I lay across the bed flipping through the channels, my phone pinned to my ear by my shoulder. It’s been there so long the side of my face is starting to sweat. “No, Mom, it’s fine. You don’t have to cook for me when you get here.”

“You probably haven’t eaten a home cooked meal in ages,” she complains.

“I did last week. I went to Fiso’s place to have dinner with his family. His wife made chicken longrice. It was good.”

“I’ll make you poke when I get there.”

“Mom, no,” I chuckle, rolling over onto my back so I can switch the phone to my other ear. “Don’t make me anything. I can’t have any surprises in my diet right now. Not before a game.”

“Your
first
game,” she corrects proudly.

“Yeah. My first game.”

“Okay, I’ll leave you alone. You know your body and you know your job. I just want to take care of you. I always will.”

“I know. And if it wasn’t game day tomorrow, I’d let you. Just come watch me play and enjoy the vacation. That’s all I want you to do for me.”

“Do you have our flight information?”

“Sloane does. She’s picking you up at the airport and bringing you to the stadium. You’re coming in too late in the day for me to do it. I have warm ups.”

“She’ll be there on time?”

“She’s always on time.” I reach for the nightstand, grabbing my tablet. “Hey, speaking of Sloane, she sent me something I wanted to ask you about.”

“What is it?” Mom asks warily. She always reacts like this when I mention Sloane. She likes her, she’s happy with how the Draft turned out, but she doesn’t like the way it went down. She doesn’t trust her, not like I do.

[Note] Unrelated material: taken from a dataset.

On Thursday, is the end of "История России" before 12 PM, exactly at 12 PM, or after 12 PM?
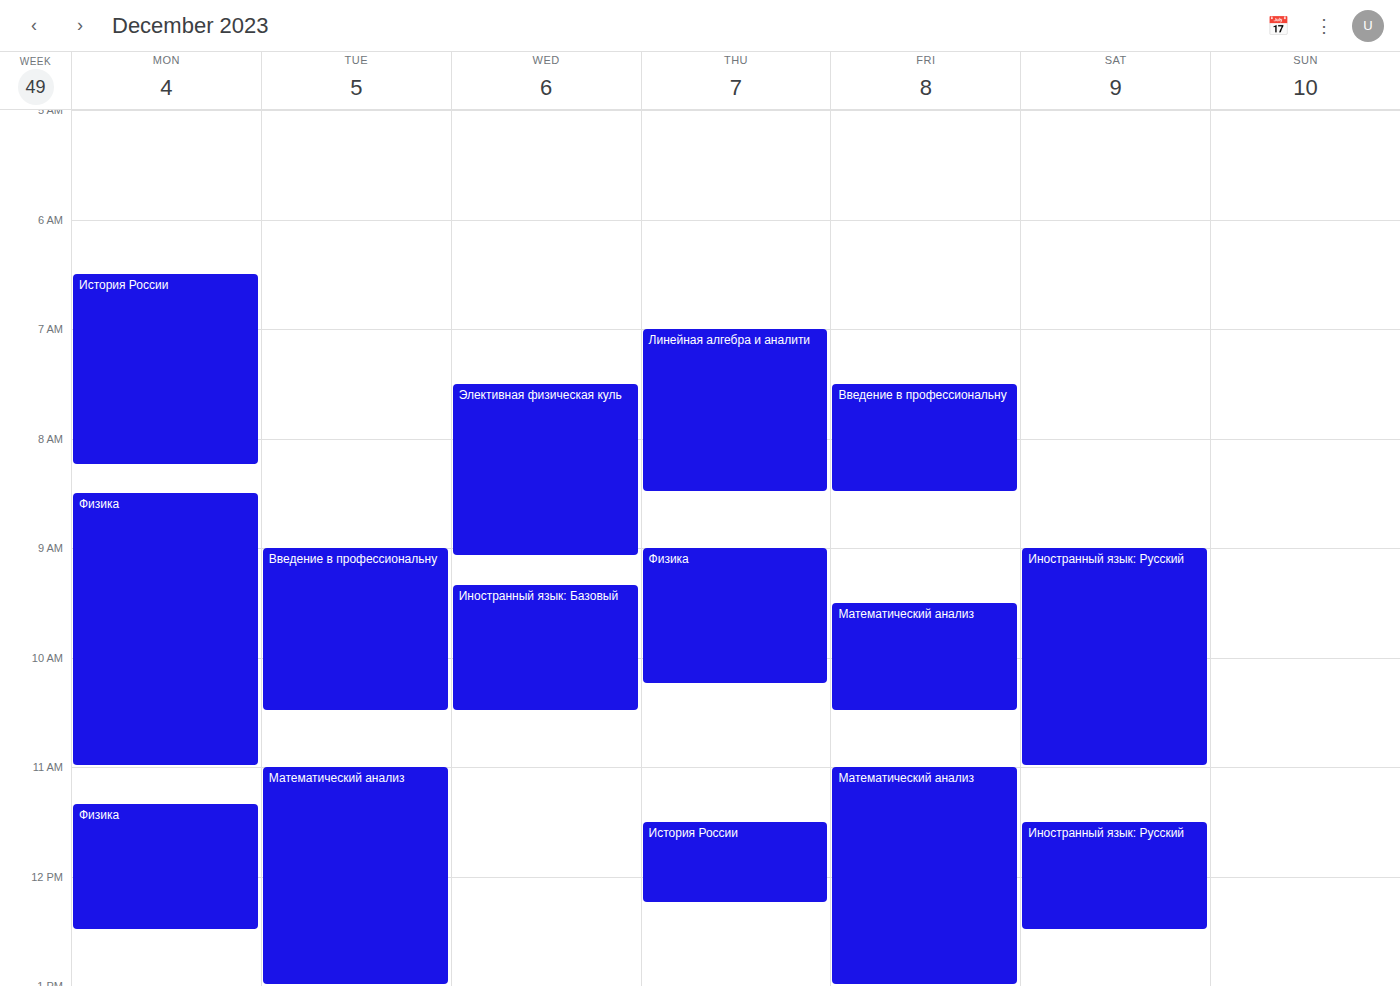
12:15 PM -- after 12 PM, 15 minutes below the 12 PM line.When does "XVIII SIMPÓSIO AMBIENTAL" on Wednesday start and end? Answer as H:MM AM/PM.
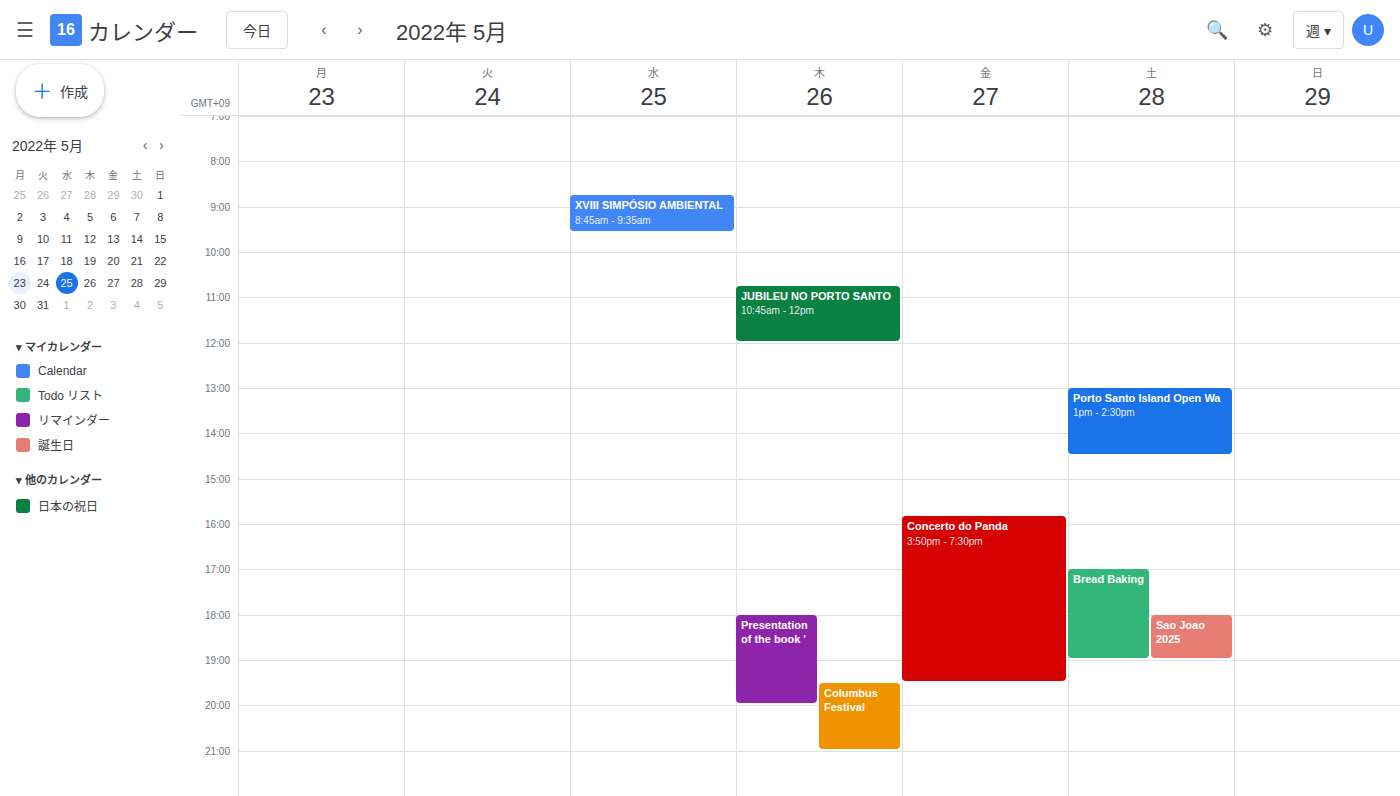
8:45 AM to 9:35 AM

I swipe my hand across the screen to bring it to life. It opens immediately on the e-mail I last read. “It’s a letter she got in my fan mail. The person who wrote it says they’re family and they want me to call them to catch up.”

“What’s the name?”

“David Brandt. He says we’re cousins?”

“David Brandt,” she mutters to herself, thinking. “It doesn’t ring a bell—Oh! Oh,” she repeats, the second exclamation much more subdued than the first. “I think that’s your Aunt Candace’s stepson. She was married to a Richie Brandt for a while, he had two sons at the time, but they split years ago. They lived in Boise the last I heard. I don’t think you’ve ever even met his kids.”

“So we don’t know who this guy is?”

“No. You’re definitely not related by blood.”

“I’m gonna ignore him then. He says he wants to catch up and talk about some exciting ideas he has.”

Mom grunts. “Sounds like he wants to ask you for money.”

“That’s what Sloane said.” I close the cover on my tablet, falling back on the bed to stare at the ceiling. “She said that’s going to happen a lot. She’s filtering most of it so I don’t have to deal with it. She said you should get your phone number unlisted so people can’t find you and hassle you.”

“We’ll be fine.”

I close my eyes, prepping for the storm. “She also agrees with me that you should take my offer of buying a condo there on the island with a doorman.”

“Don’t start this again,” she warns sternly.

“I’m buying one whether you live in it or not.”

“Good for you.”

“I’d rather you stayed in it than strangers I’d have to rent it to.”

“That’s a shame.”

“Mom.”

“Trey.”

“I love you.”

“I love you too, baby.”

“Let me buy you a home.”

“No.”

“Please.”

“No.”

I take a deep breath, going in for the killing blow. “It would take a lot of stress off my mind if I knew you were safe and not getting harassed because of me.”

She’s silent for a long time, and part of me wishes I hadn’t done it. It’s not a low blow, but it’s a calculated one.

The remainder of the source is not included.